22/06/2011
Le Mur, le Kabyle et le marin
Une chronique d'Eric
Il suffit parfois de boxer pour rejoindre la nuit, sa nuit. L’odeur camphrée, les visages mal dessinés que l’on entraperçoit parfois entre deux gants de boxe vaillamment dressés pour ne pas baisser la garde, George connaît bien ces instants là, il les recherche même pour vivre la sensation d’un corps si lourd qu’il peut subitement se dérober en un instant d’inattention ou de désir de néant. C’est lui que l’on nomme le Mur, flic le jour, sur le ring lorsque les combats se présentent, en services commandés parfois. L’essentiel est d’avoir de quoi se payer une prostituée africaine au cul rebondi qui puisse lui donner le grand frisson. Le repos du guerrier quoi, si mériter.
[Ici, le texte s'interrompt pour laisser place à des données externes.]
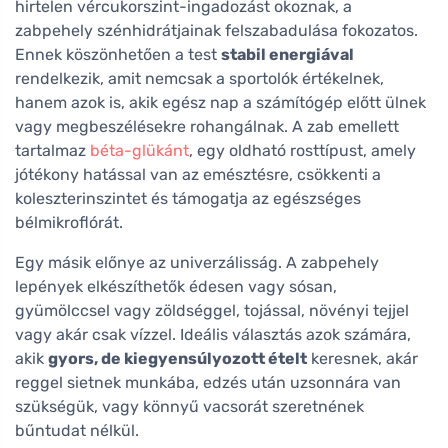
hirtelen vércukorszint-ingadozást okoznak, a
zabpehely szénhidrátjainak felszabadulása fokozatos.
Ennek köszönhetően a test
stabil energiával
rendelkezik, amit nemcsak a sportolók értékelnek,
hanem azok is, akik egész nap a számítógép előtt ülnek
vagy megbeszélésekre rohangálnak. A zab emellett
tartalmaz
béta-glükánt
, egy oldható rosttípust, amely
jótékony hatással van az emésztésre, csökkenti a
koleszterinszintet és támogatja az egészséges
bélmikroflórát.
Egy másik előnye az univerzálisság. A zabpehely
lepények elkészíthetők édesen vagy sósan,
gyümölccsel vagy zöldséggel, tojással, növényi tejjel
vagy akár csak vízzel. Ideális választás azok számára,
akik
gyors, de kiegyensúlyozott ételt
keresnek, akár
reggel sietnek munkába, edzés után uzsonnára van
szükségük, vagy könnyű vacsorát szeretnének
bűntudat nélkül.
Pour George la guerre des corps est un choix ; ces fâcheuses missions le mettent en contact avec des personnages interlopes qui souhaiteraient arracher quelques pages au grand livre de l’Histoire : comme après certains K.O. dévastateurs une amnésie totale. Varenne nous entraîne sur les traces de cette mémoire balbutiante : du boxeur après le retour à la réalité jusqu’à l’historien- témoin d’événements si proches et si fragiles. En alternance avec le récit de la vie du policier George Crozat succède des pages sur le soldat Pascal Verini propulsé au fin fond de l’Algérie, en 1957 au D.O.P, (Détachement Opérationnel de Protection) non loin d’Orléansville : le corps à nouveau mais torturé, violé, bafoué. Pour obtenir de si précieux renseignements sur la situation des troupes armées algériennes.
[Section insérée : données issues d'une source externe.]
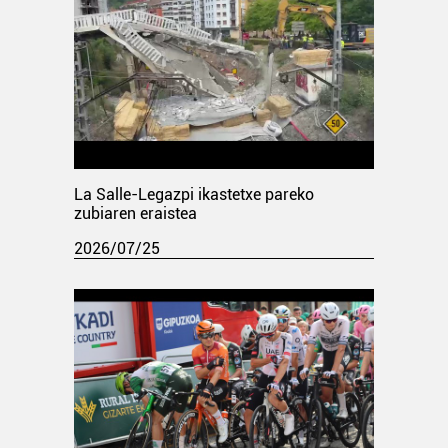
La Salle-Legazpi ikastetxe pareko
zubiaren eraistea
2026/07/25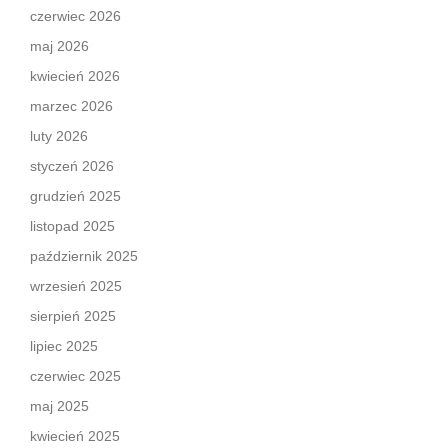
czerwiec 2026
maj 2026
kwiecień 2026
marzec 2026
luty 2026
styczeń 2026
grudzień 2025
listopad 2025
październik 2025
wrzesień 2025
sierpień 2025
lipiec 2025
czerwiec 2025
maj 2025
kwiecień 2025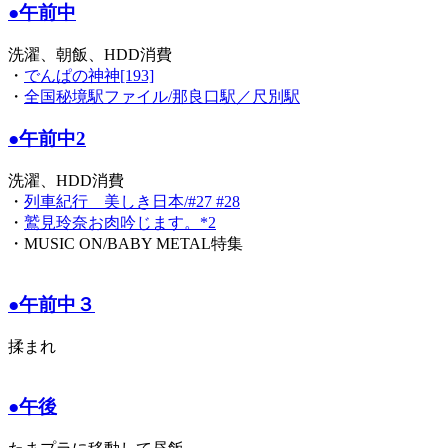
●午前中
洗濯、朝飯、HDD消費
・
でんぱの神神[193]
・
全国秘境駅ファイル/那良口駅／尺別駅
●午前中2
洗濯、HDD消費
・
列車紀行 美しき日本/#27 #28
・
鷲見玲奈お肉吟じます。*2
・MUSIC ON/BABY METAL特集
●午前中３
揉まれ
●午後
« Au D.O.P, les volontaires sont nombreux ,tout le monde n’est pas obligés de participer. Quand Colonna a demandé pour la première fois à Verini de descendre un prisonnier à la cave, il a refusé. Autant par peur que pour le principe mais c’est ainsi qu’on l’a entendu. Dire non entraîne des conséquences et coûte cher :retenues sur la solde, jour de corvée au camp de la 9ème DI à Orléansville et surtout des jours de trou… » (Page 95)
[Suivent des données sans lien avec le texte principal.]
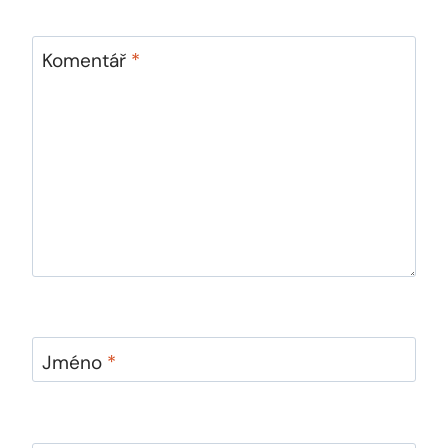
Komentář
*
Jméno
*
Verini et ses deux amis appelés ironiquement les « coco » de la troupe sont les spectateurs impuissants et malheureux des exactions commises autour d’eux.L’amitié,le bordel du coin, l’alcool sont des réconforts éphémères et les songes ne durent pas. Bien des années après, il faudra vivre avec cette réalité là, omniprésente, poisante, de celle qui ne s’oublie pas. Antonin Varenne dresse dans ce chef-d’œuvre sans concession le portrait du père, victime de l’Histoire, d’un temps où « la guerre sans nom » effaçait jusqu’à la trace ces êtres égarés et perdus. A lire absolument.
ERIC FURTER
Le Mur, le Kabyle et le marin
Antonin Varenne
édition Viviane Hamy collection Chemins Noctures mars 2011
18 €
Présentation de l'éditeur
Un voyage âpre dans le temps : 1957-2009. Dans les mois le père s'était décidé à dire son "refus" de partir pour l'Algérie, et la sanction qui s'ensuivit : l'affectation dans un DOP, un de ces lieux destinés à la " recherche du renseignement par la torture ". Le talent d'Antonin Varenne a fait le reste. Un exercice sur le fil de l'émotion et du besoin d'exorciser. Le Mur, le Kabyle et le marin... Un combat contre l'oubli. 2009. Sur un ring, un boxeur observe sans complaisance l'adversaire qu'il va affronter, un gamin de vingt ans... Faisant fi du manichéisme, le roman bouleverse par la justesse du plus humble de ses personnages, comme par son intuition des rêves d'une génération saccagée. Fakirs, d'Antonin Varenne, paru en 2009, a obtenu le Prix Michel Lebrun, le Prix Sang d'encre.